Im Rhein-Neckar-Kreis wird die getrennte Sammlung von Alttextilien und Schuhen durch die AVR Kommunal AöR umgesetzt. Nach vorheriger Anmeldung holt die AVR Kommunal AöR Alttextilien und Schuhe ohne zusätzliche Gebühren direkt bei den Bürgerinnen und Bürgern am Grundstück ab. Anmeldung erfolgt telefonisch oder per mail. Details gibt es hier: über https://www.avr-kommunal.de/leistungen/abfaelle/alttextilien-schuhe. Jeder und jede kann Alttextilien und Schuhe auch während der regulären Öffnungszeiten bei allen AVR-Anlagen, so auch in Wiesloch, und im Service-Center der AVR (Dietmar-Hopp-Straße 8, Sinsheim) anliefern. Desweiteren stehen die Altkleider Container auf dem Parkplatz vor EDEKA und ALDI zur Verfügung (Bahnhofstraße 32/34, Walldorf).
Zusätzlich, so betonte Schröder-Ritzrau, setzt die AVR Kommunal AöR auch intensiv auf präventive Maßnahmen zur Abfallvermeidung.
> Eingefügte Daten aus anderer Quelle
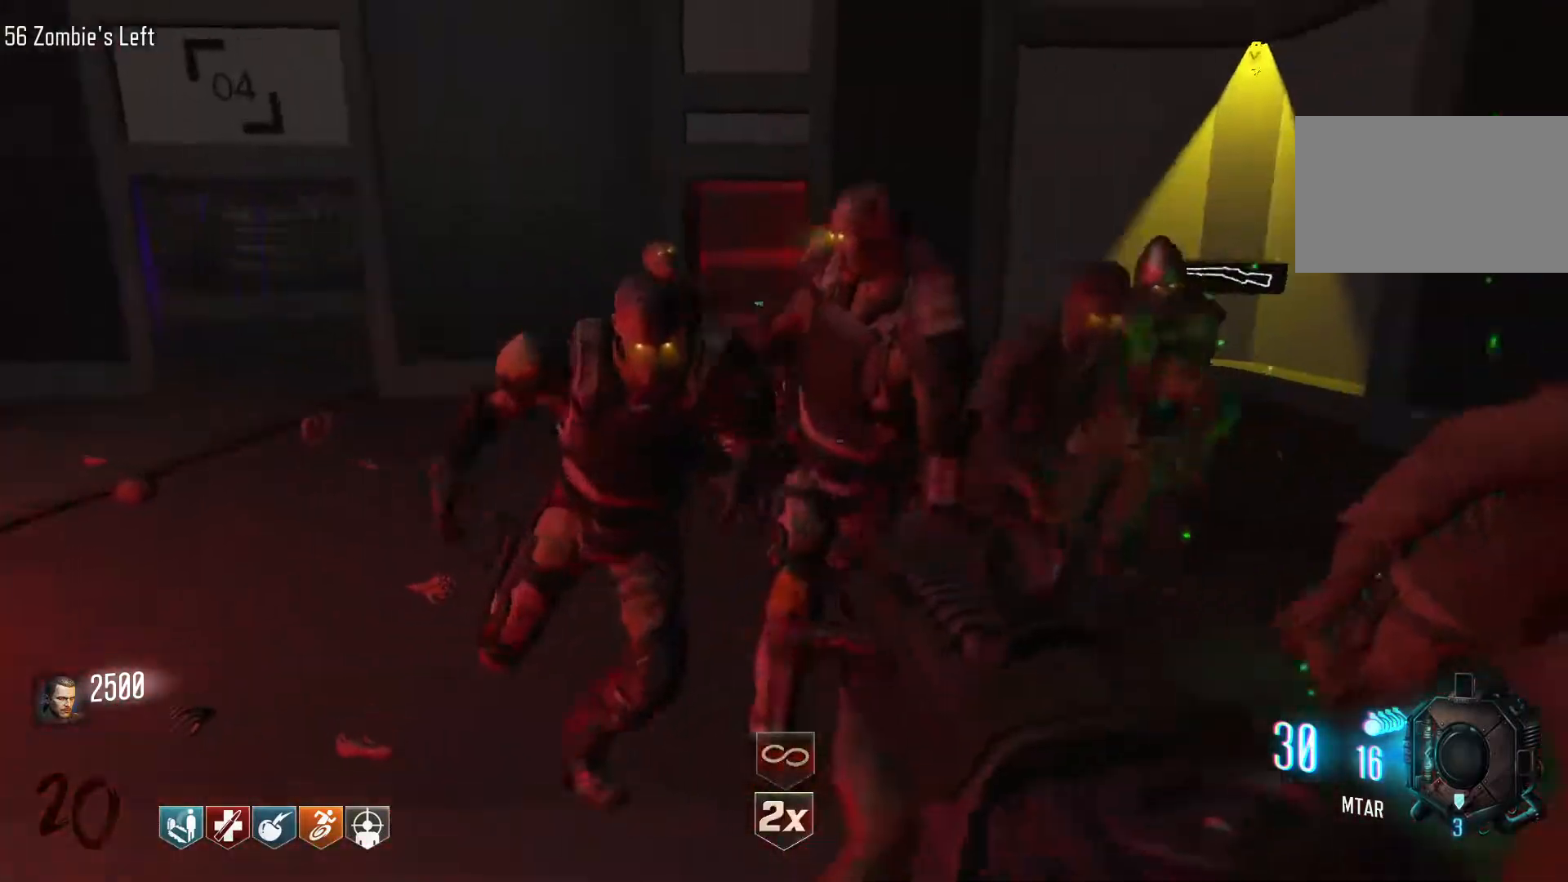
{"keys": ["a", "w"], "mouse": [], "events": [[34, "s", "down"], [267, "s", "up"], [350, "mouse_left", "up"], [450, "w", "down"]]}
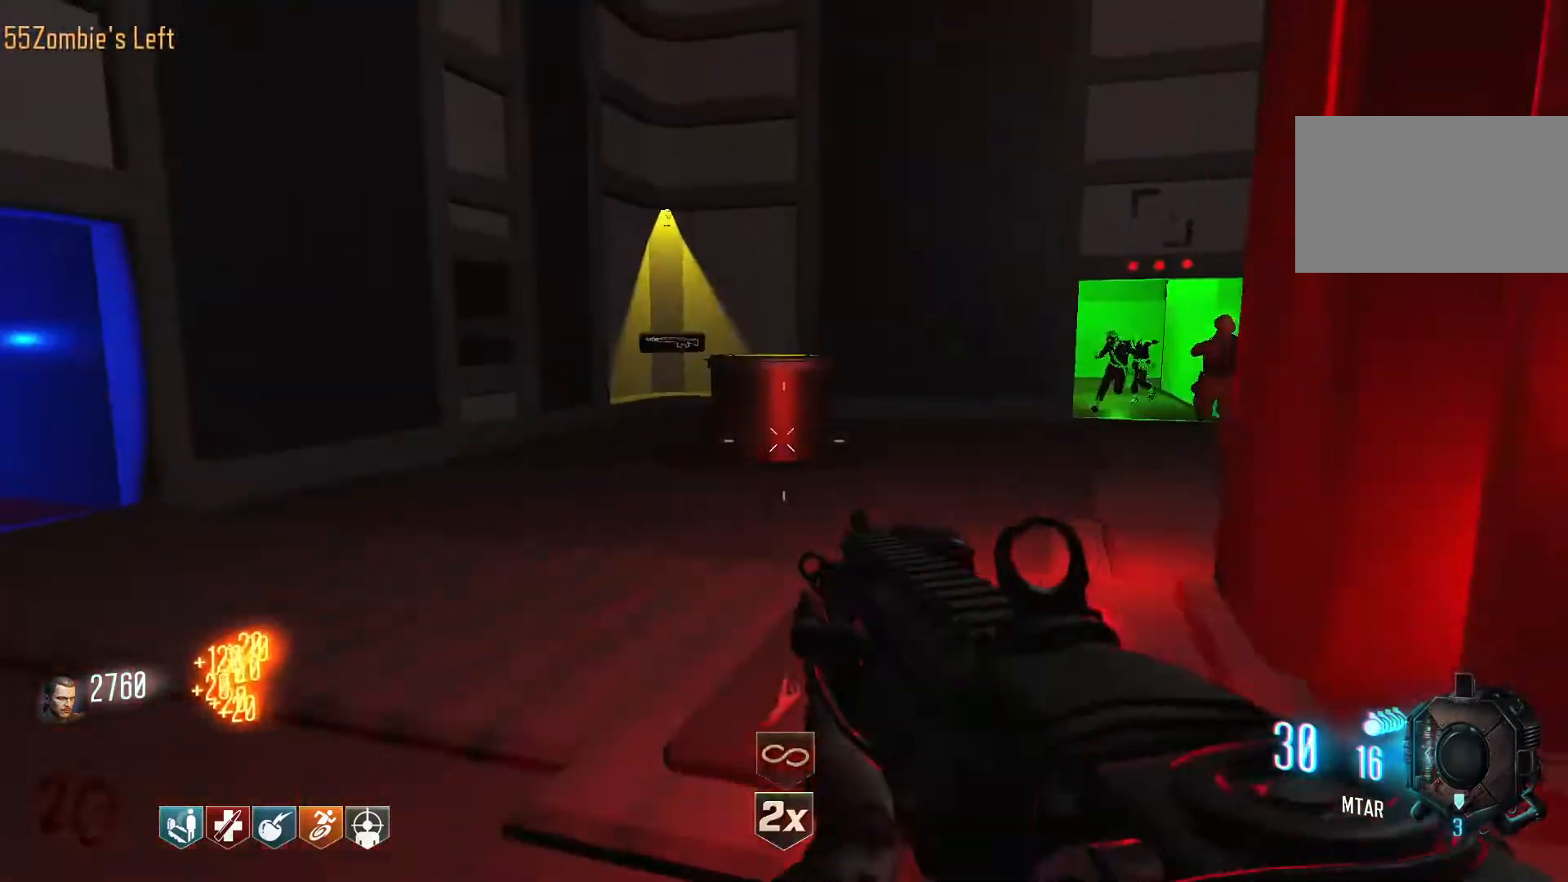
{"keys": ["w"], "mouse": [], "events": [[84, "a", "up"], [184, "shift", "down"], [467, "shift", "up"]]}
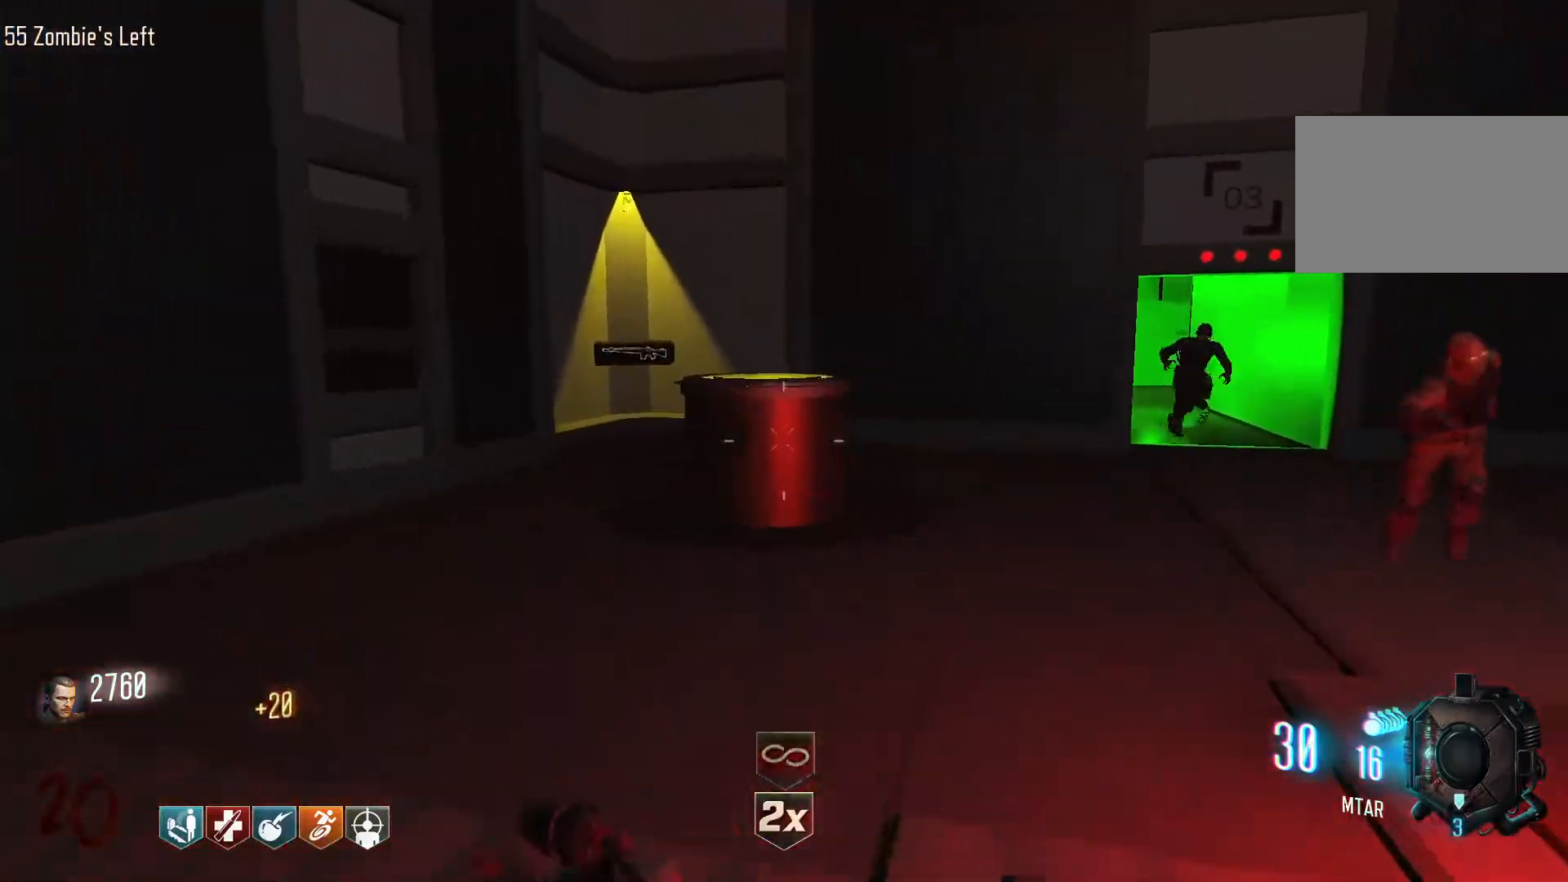
{"keys": ["w"], "mouse": [], "events": [[150, "a", "down"], [484, "a", "up"]]}
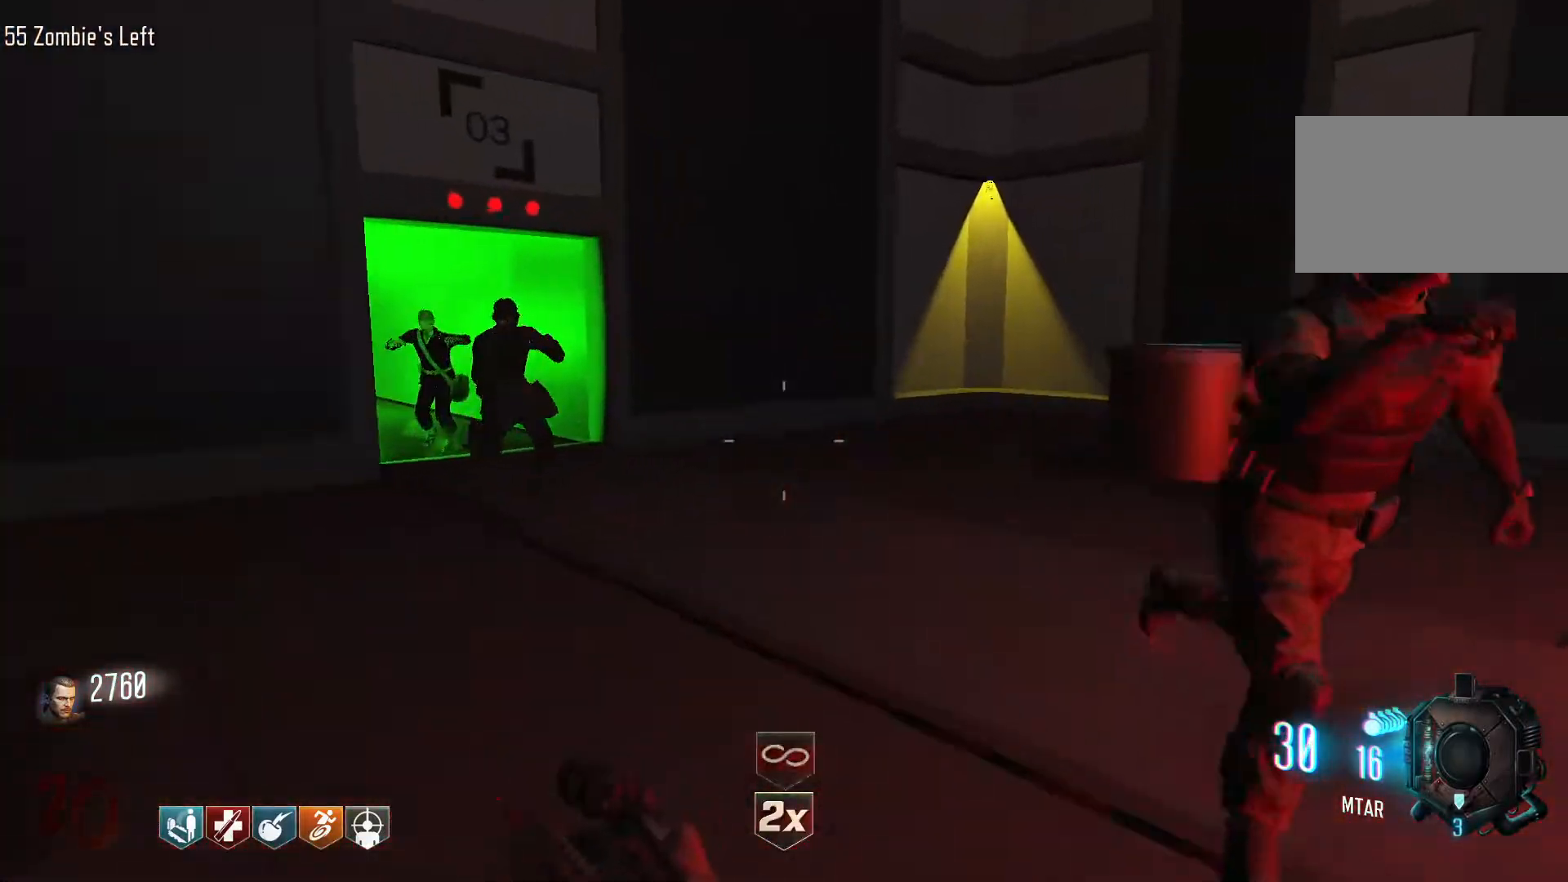
{"keys": ["a", "w"], "mouse": [], "events": [[450, "a", "down"]]}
Mit der zweimal im Jahr stattfindenden Kleidertauschbörse wird der nachhaltige Konsum und die Abfallvermeidung gestärkt und Fast Fashion entgegengewirkt. Sie betonte auch nochmal, dass wir alle angehalten sind, richtig gut erhaltene und tatsächlich tragbare Textilien zur Annahme in unsere Walldorfer Kleiderstube zu bringen. Von der AVR Kommunal AöR wurden im Jahr 2025 bis Oktober 294 Tonnen Alttextilien eingesammelt und an ausgewählte Verwertungsfirmen übergeben, zertifizierte Entsorgungsfachbetriebe, die verpflichtet sind, die gesetzliche Abfallhierarchie des Kreislaufwirtschaftsgesetzes einzuhalten. Als Mitglied im Fachverband Textil-Recycling bzw. faircollect haben sie sich den dortigen Leitlinien verpflichtet. Die Alttextilien werden zunächst entsprechend ihrer jeweiligen Qualitäten sortiert und zur Wiederverwendung vorbereitet. Ziel ist, möglichst viele Alttextilien als Secondhand-Ware wiederzuverwenden. Textilien, die nicht mehr tragbar sind, werden zu neuen Produkten wie beispielsweise Putzlappen oder zu Dämmstoffen weiterverarbeitet. Was tatsächlich nicht mehr recycelt werden kann, wird der energetischen Verwertung zugeführt, also verbrannt. Die Recyclingquoten hängen von der eingesammelten Qualität der Alttextilien sowie der jeweiligen industriellen Nachfrage ab und können dementsprechend schwanken. Mit der am 16.09.2025 in Kraft getretenen novellierten EU-Abfallrahmenrichtlinie sollen künftig die Hersteller von Textilien stärker in die Pflicht genommen werden. Ziel ist, die kreislauffähige Gestaltung von Textilien anzureizen, Stoffkreisläufe zu schließen und dadurch Ressourcen einzusparen. Der Verbraucher muss das einfordern, kontrollieren und selber leben, schließt Schröder-Ritzrau den Bericht.